Gender, Poverty, and Financial Precarity in the Peripheries of São Paulo, Brazil

Talk by Assistant Professor Elisa Favaro Verdi, University of São Paulo.

This talk draws on long-term ethnographic research in the metropolitan peripheries of São Paulo (Brazil) to examine how gender, poverty, and financial precarity are entangled in everyday life. Focusing on processes of land regularization and household indebtedness, it explores how access to land and housing is increasingly mediated by debt relations that reshape forms of belonging, obligation, and survival.
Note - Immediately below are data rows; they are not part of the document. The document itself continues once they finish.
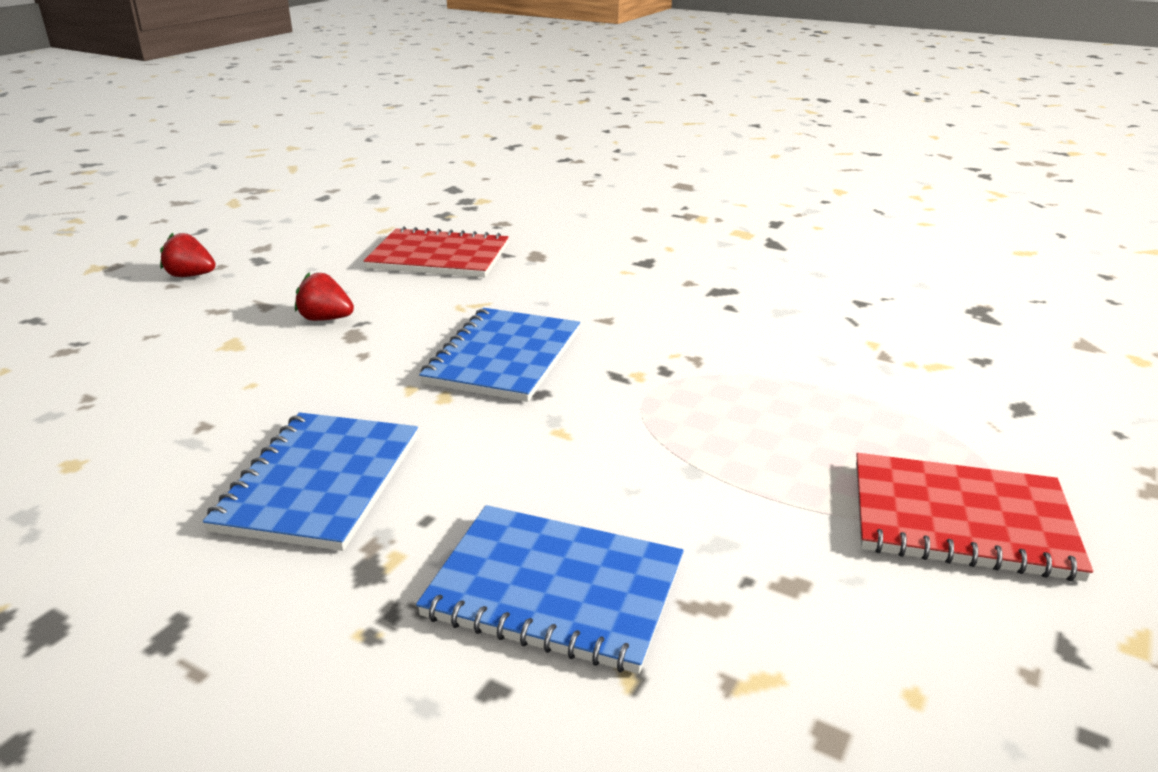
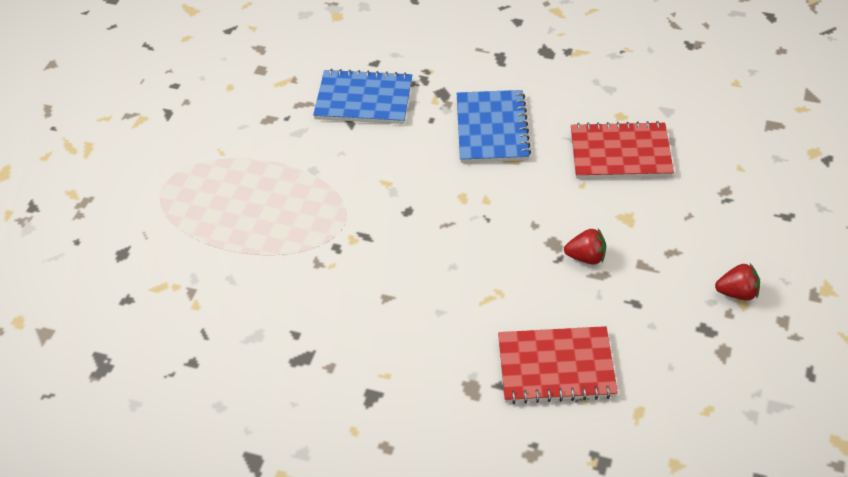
camera: 170 degrees right, 20 degrees up
(504, 357) = (442, 239): blue notebook -> none
(960, 520) = (187, 164): red notebook -> red notebook (620, 153)

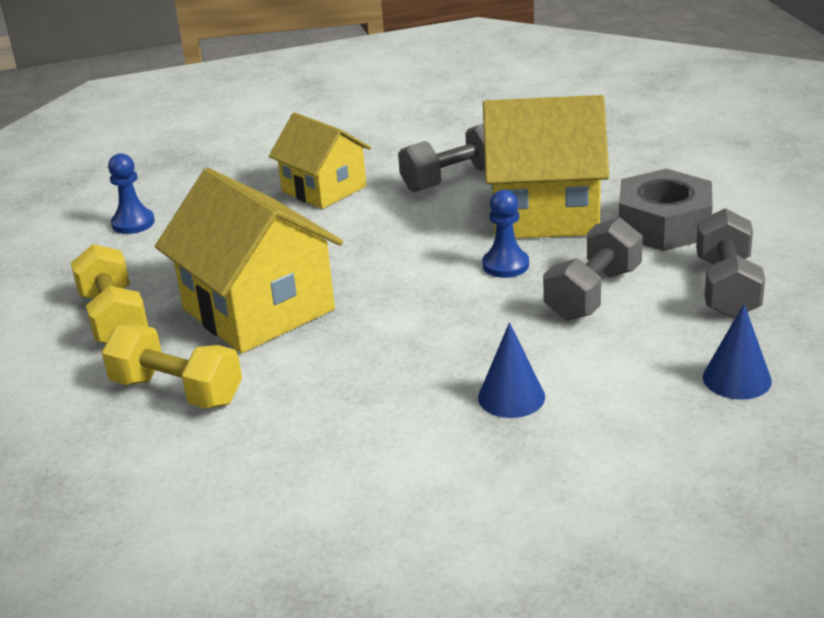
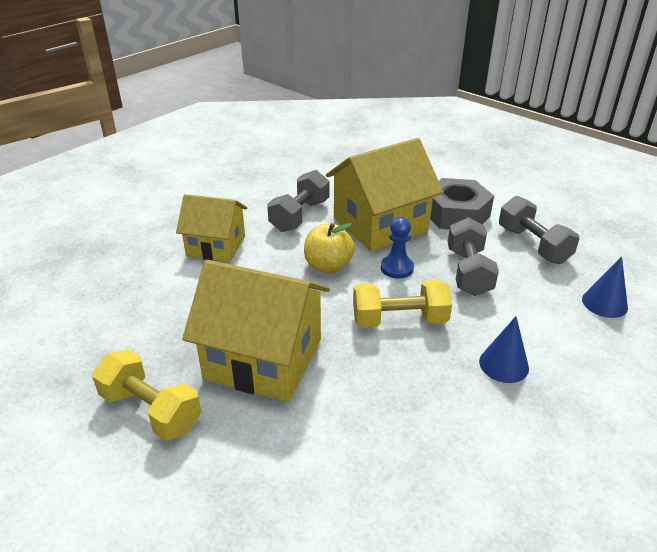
camera: 35 degrees left, 5 degrees up
(133, 223) = (85, 317): blue pawn -> none
(177, 391) = (270, 457): yellow dumbbell -> yellow dumbbell (399, 320)
(426, 241) = (328, 266): none -> yellow apple

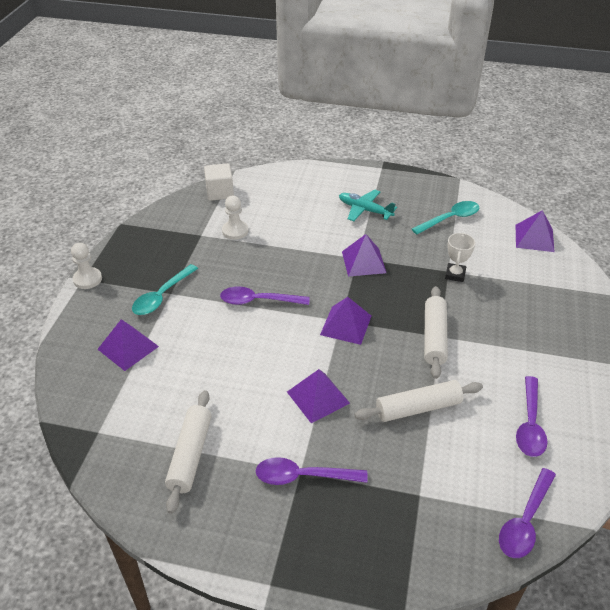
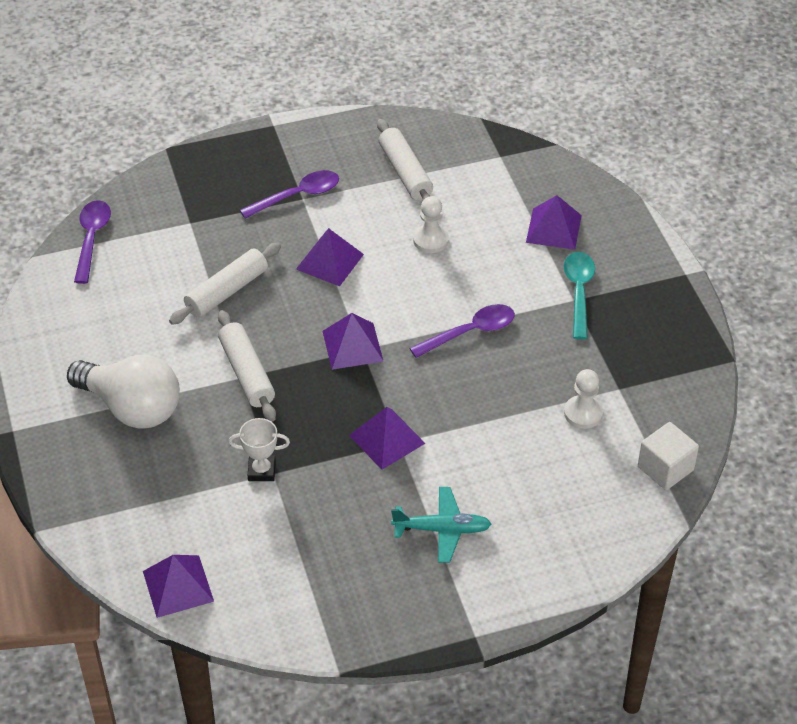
camera: 150 degrees right, 5 degrees up
(87, 279) = (680, 275): white pawn -> white pawn (430, 240)
(450, 219) = (313, 569): turquoise spoon -> none
(455, 274) = (261, 471): white trophy -> white trophy turned 75 degrees counterclockwise
(530, 424) = (110, 321): purple spoon -> none
(532, 347) = (132, 408): none -> white light bulb

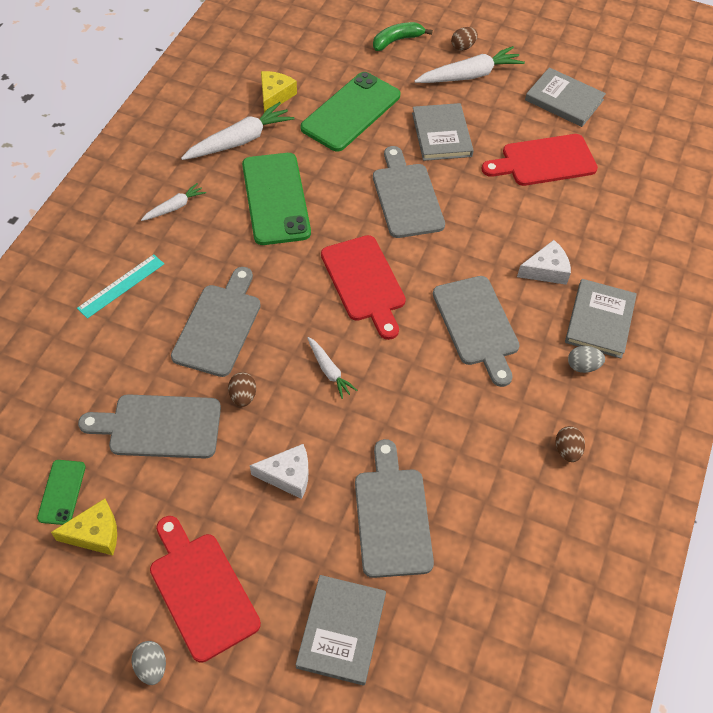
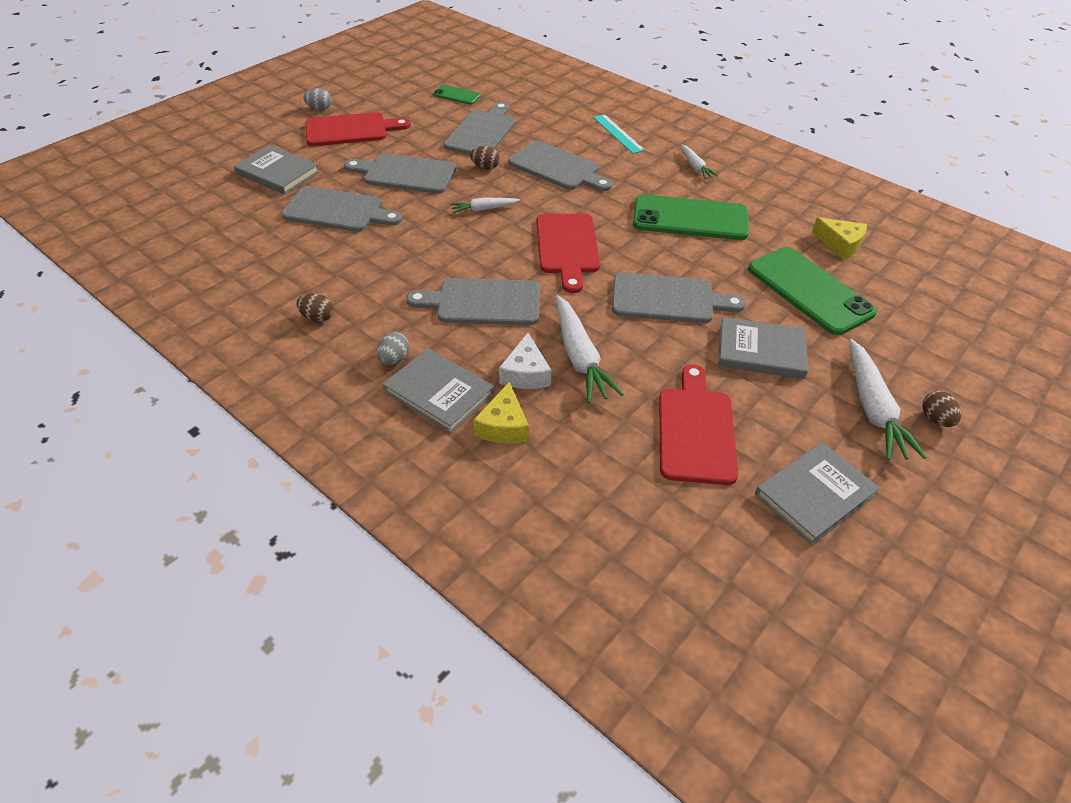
camera: 110 degrees right, 10 degrees down
(95, 533) = (419, 102): yellow cheese -> yellow cheese (503, 426)
(239, 141) = (774, 212): white carrot -> white carrot (580, 357)
(288, 475) = (405, 174): white cheese -> grey cutting board
(364, 282) = (567, 247): red cutting board -> red cutting board turned 90 degrees counterclockwise
(397, 40) = (945, 358): green banana -> none

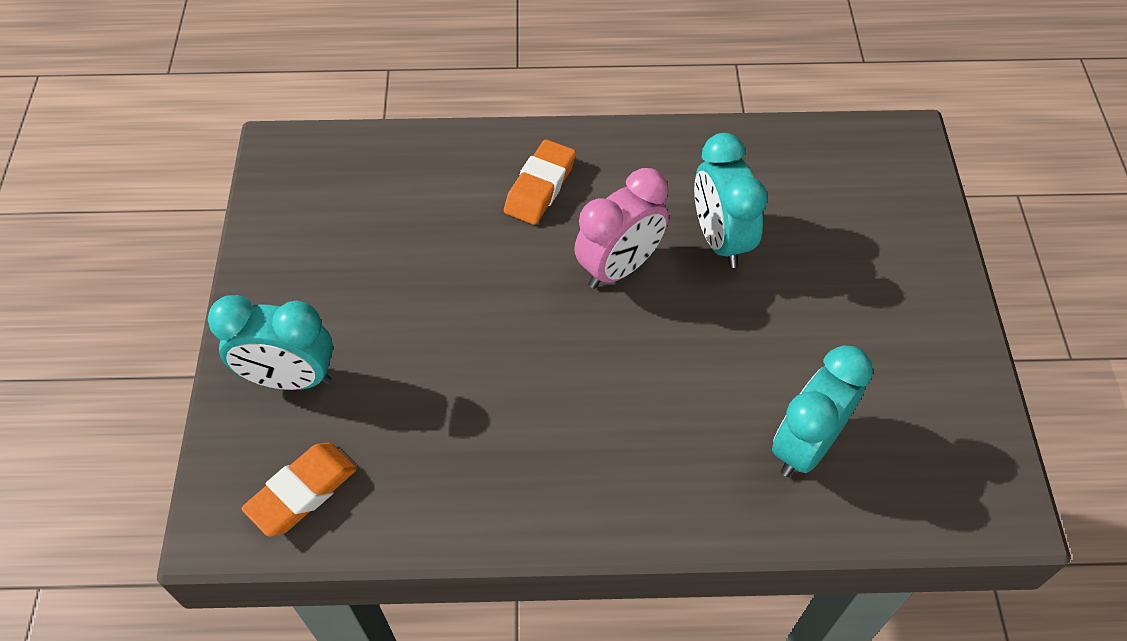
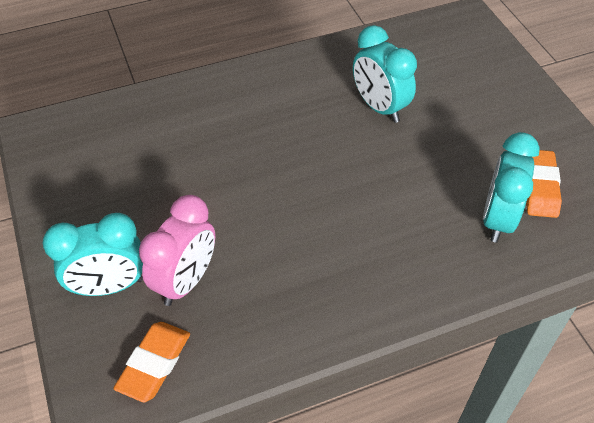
camera: 20 degrees left, 5 degrees down
(540, 187) = (240, 106): orange eraser -> orange eraser (539, 187)
(619, 267) = (319, 143): pink clock -> pink clock (186, 281)

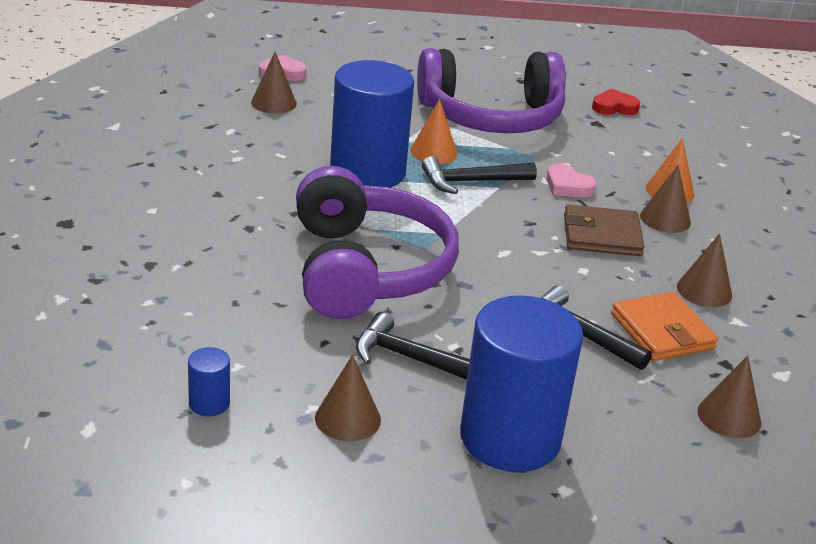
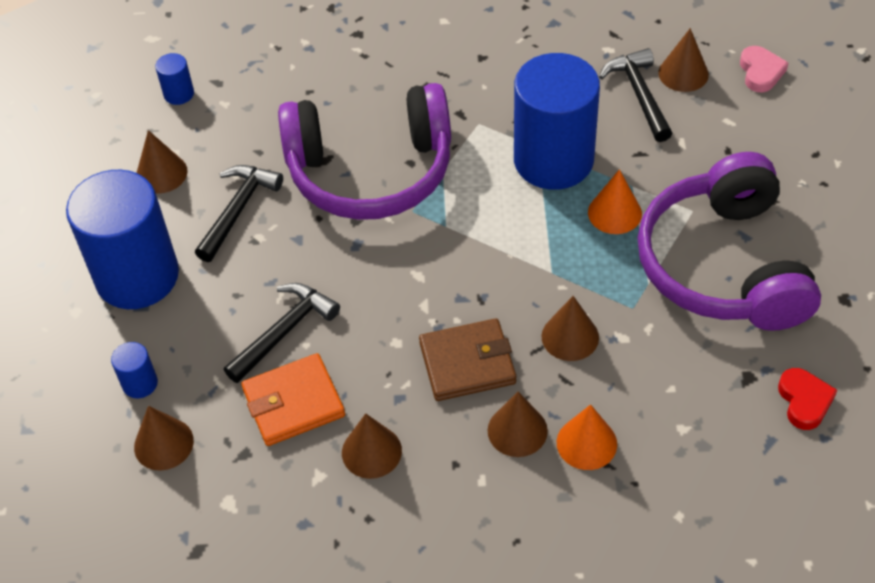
camera: 95 degrees right, 20 degrees up
(471, 182) = (556, 247): black hammer -> black hammer (639, 94)
(568, 186) = (570, 337): pink heart -> brown cone
(601, 235) = (467, 363): brown wallet -> brown wallet turned 75 degrees clockwise
(659, 434) = (140, 383): none -> blue cylinder

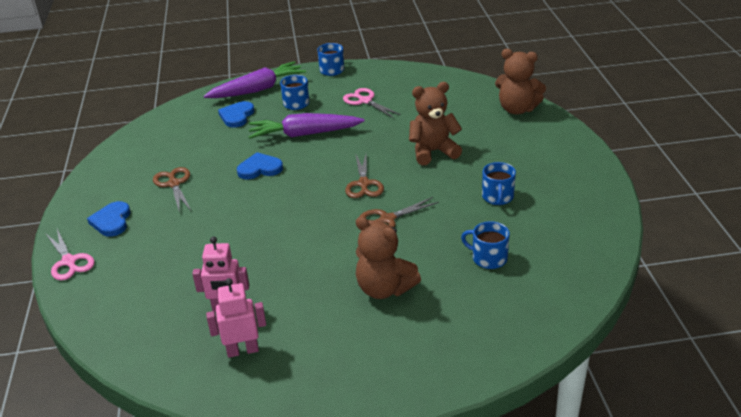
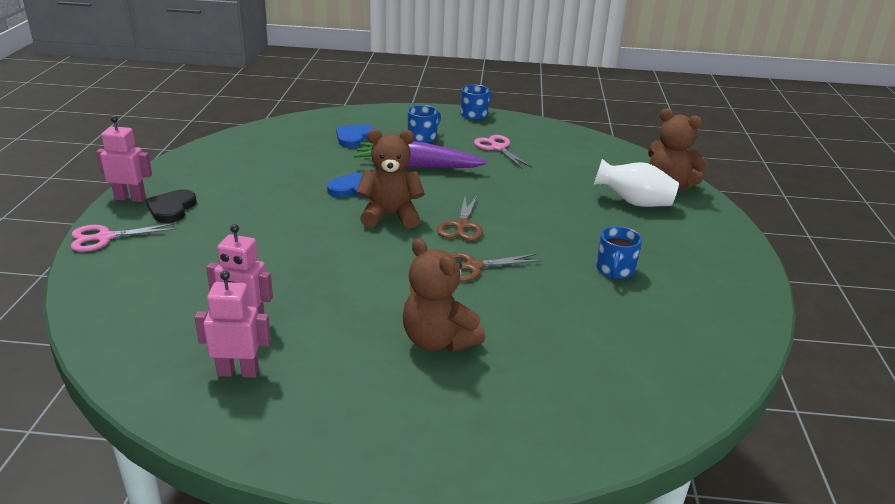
camera: 10 degrees right, 5 degrees down
(69, 261) = (105, 238): pink scissors -> pink scissors turned 90 degrees clockwise
(70, 219) = (130, 198): none -> pink robot
(112, 221) = (171, 208): blue heart -> black heart
(174, 184) = (255, 186): brown scissors -> none
(257, 89) = (387, 118): purple carrot -> none
(433, 152) = (554, 209): brown teddy bear -> brown teddy bear (390, 216)
(488, 258) = (580, 334): blue mug -> none
(494, 131) = (634, 203): none -> white vase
Grounded in feminist political economy and theories of social reproduction, the analysis highlights how women navigate and sustain life under conditions of socio-spatial segregation and financial pressure. Rather than treating debt solely as an economic mechanism, the talk approaches it as a social relation that structures urban governance and everyday practices in the peripheries.

Bio

Elisa Favaro Verdi is a geographer and Assistant Professor of Urban and Regional Planning at the University of São Paulo (USP), Department of Geography. She is currently a Guest Researcher at the University of Copenhagen. Her research engages with urban geography, feminist political economy, and social reproduction, focusing on metropolitan peripheries in São Paulo. She examines the intersections between socio-spatial segregation, debt, and urban policy, with particular attention to land regularization processes and financial precarity.